By Kailey Kornhauser

January 31, 2022

In September 2020, the Santiam Canyon experienced wildfires that burned more than 200,000 acres in the Detroit, Mill City and Gates areas. These fires left almost 725 homes in need of replacement or repair in Marion and Linn counties and damaged integral infrastructure to the region. The communities, which are largely reliant on the tourism economy, saw a loss of an estimated 250 jobs and about $4.4 million in annual income post-fire.

In addition to critical infrastructure, the wildfires also impacted a large quantity of recreational sites in the area. The Beachie Creek and Lionshead fires impacted a collective 59.1 miles of trail, 36 trailheads, 21 campgrounds and six day-use areas. More than a year later, at least 30 managed recreation sites remain closed. Popular sites like Opal Creek and Three Pools Day-Use Area, which draw upwards of 450,000 visitors annually, were closed due to fire impact. Post-fire there were closer to 10,000 annual site visits to these areas.

Efforts to rebuild the communities of Gates, Mill City and Detroit are underway with investment in necessary infrastructure including water, plumbing and electricity taking priority. But this area has historically relied on a recreation-tourism economy, and tourism industry partners are playing a large role in recovery efforts. “These are small communities that rely on people coming through, and even if it’s a stopover for a restaurant or a stopover to grab snacks on the way to hit the trails for the day, it’s so important that we have these conversations to make sure that tourism is sustainable, responsible and offering regenerative ways to work with the community,” says Dawnielle Tehama, executive director of the Willamette Valley Visitors Association.

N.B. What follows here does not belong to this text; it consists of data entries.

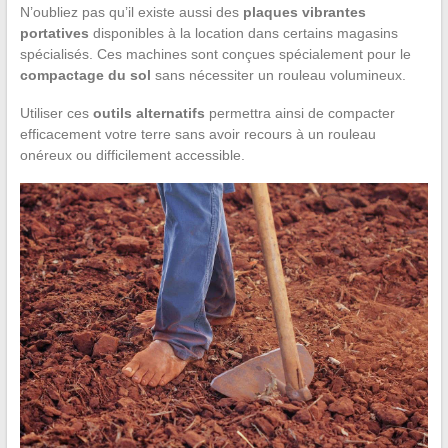
N’oubliez pas qu’il existe aussi des
plaques vibrantes
portatives
disponibles à la location dans certains magasins
spécialisés. Ces machines sont conçues spécialement pour le
compactage du sol
sans nécessiter un rouleau volumineux.
Utiliser ces
outils alternatifs
permettra ainsi de compacter
efficacement votre terre sans avoir recours à un rouleau
onéreux ou difficilement accessible.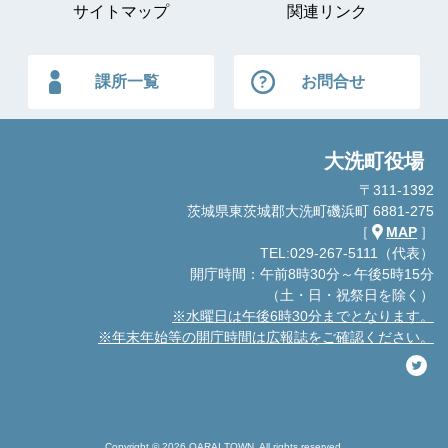
サイトマップ
関連リンク
課所一覧
お問合せ
大洗町役場
〒311-1392
茨城県東茨城郡大洗町磯浜町 6881-275
［
MAP
］
TEL:029-267-5111（代表）
開庁時間：午前8時30分～午後5時15分
（土・日・祝祭日を除く）
※水曜日は午後6時30分までとなります。
※年末年始等の開庁時間は広報誌をご確認ください。
Copyright © 2026 OARAI TOWN. All rights reserved.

Tehama notes that a careful balance needs to be struck between focusing energy into rebuilding critical infrastructure for the people who live in these communities while also rebuilding the tourism economy that these communities rely on so they can continue to welcome visitors  when the time is right. “It was important for us at the regional-tourism level to be engaged with the community at the beginning of these conversations, because we want to be able to start ramping up tourism when the community is ready,” says Tehama.

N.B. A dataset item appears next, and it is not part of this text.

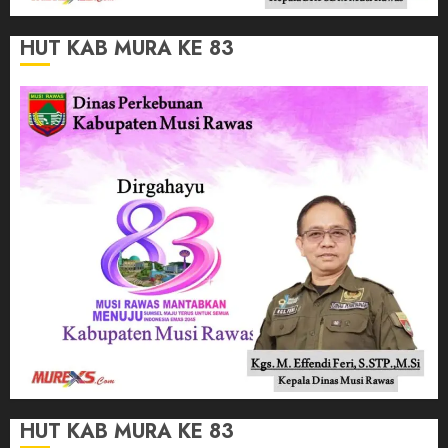
HUT KAB MURA KE 83
HUT KAB MURA KE 83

And while the Santiam Canyon may not be ready to return to pre-fire visitation levels just yet, Tehama stresses the importance of the tourism industry remaining committed to these communities: “We got this a lot — especially early on — we got a lot of ‘This really isn’t a place for tourism to be.’ But part of what we do as an industry, and part of what we need to understand as a responsible industry, is that even though we promote and share the areas that we love and live in, telling people when it’s not OK to visit is also supporting those communities.”

As the communities in Santiam Canyon work to rebuild, there is an opportunity to enhance and diversify recreation opportunities. Tehama noted that the community hopes to invest in infrastructure that hasn’t existed before, including mountain biking and hiking trails, new campsites, paddling access, and equestrian use. Regardless of which recreation investments are made, it will be important to keep in mind that opportunities should both benefit visitors and enhance the quality of life for local residents.

As work begins to create new recreation access and restore existing infrastructure, close attention is being paid to the creation of better access roads that allow firefighters to get to wildfires faster. The Willamette Valley Visitors Association and other tourism organizations continue to coordinate with the U.S. Forest Service in order to ensure that recreation tourism returns safely and sustainably in a way that benefits the local communities.